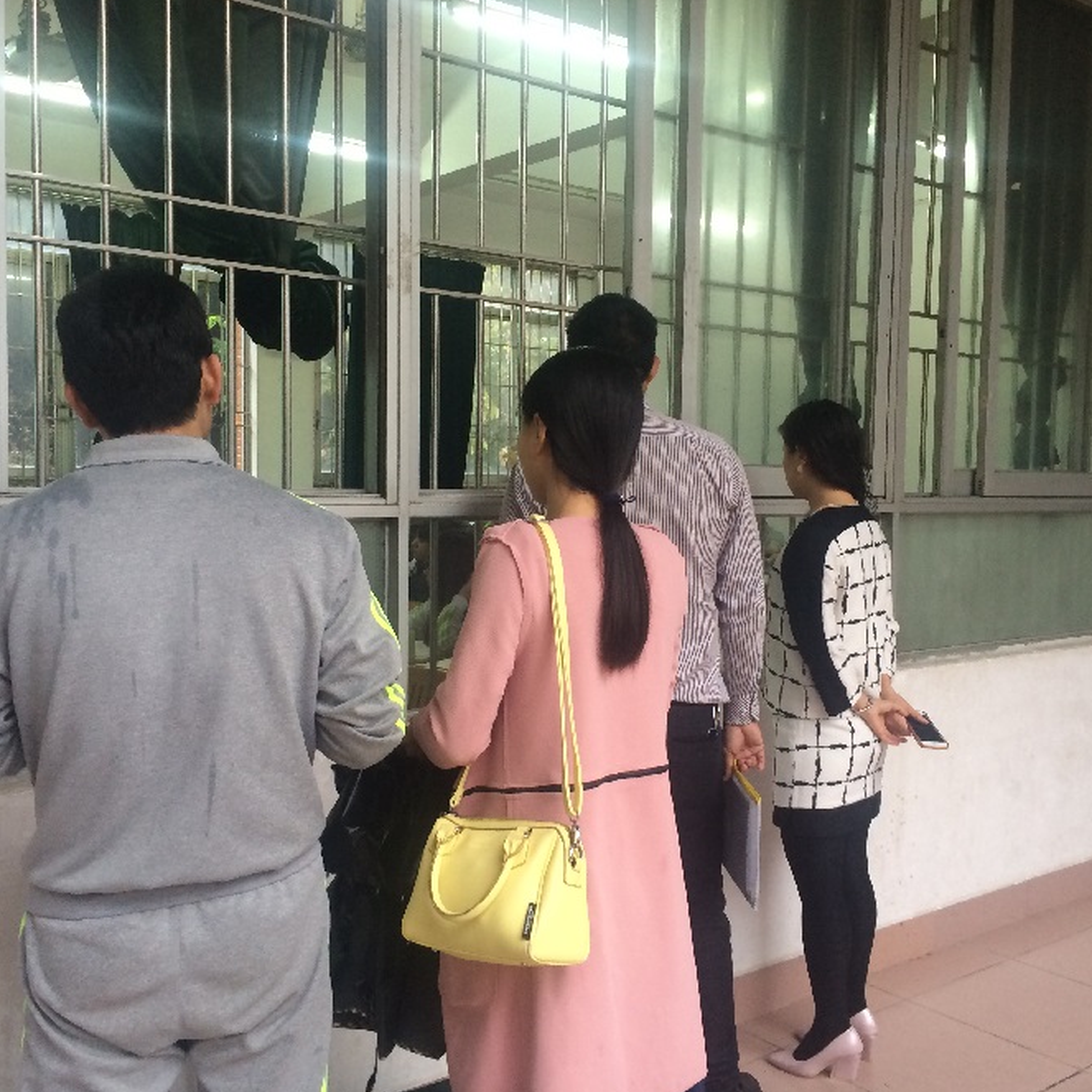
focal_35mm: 36
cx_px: 553
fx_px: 1285
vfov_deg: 46.0
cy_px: 551
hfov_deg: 46.0
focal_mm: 4.12
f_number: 2.2
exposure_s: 1/30
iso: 100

Assigned task: Copy out the whole listing exactly, and don't carry over any pictures.

Result for this exercise:
focal_35mm: 36
cx_px: 553
fx_px: 1285
vfov_deg: 46.0
cy_px: 551
hfov_deg: 46.0
focal_mm: 4.12
f_number: 2.2
exposure_s: 1/30
iso: 100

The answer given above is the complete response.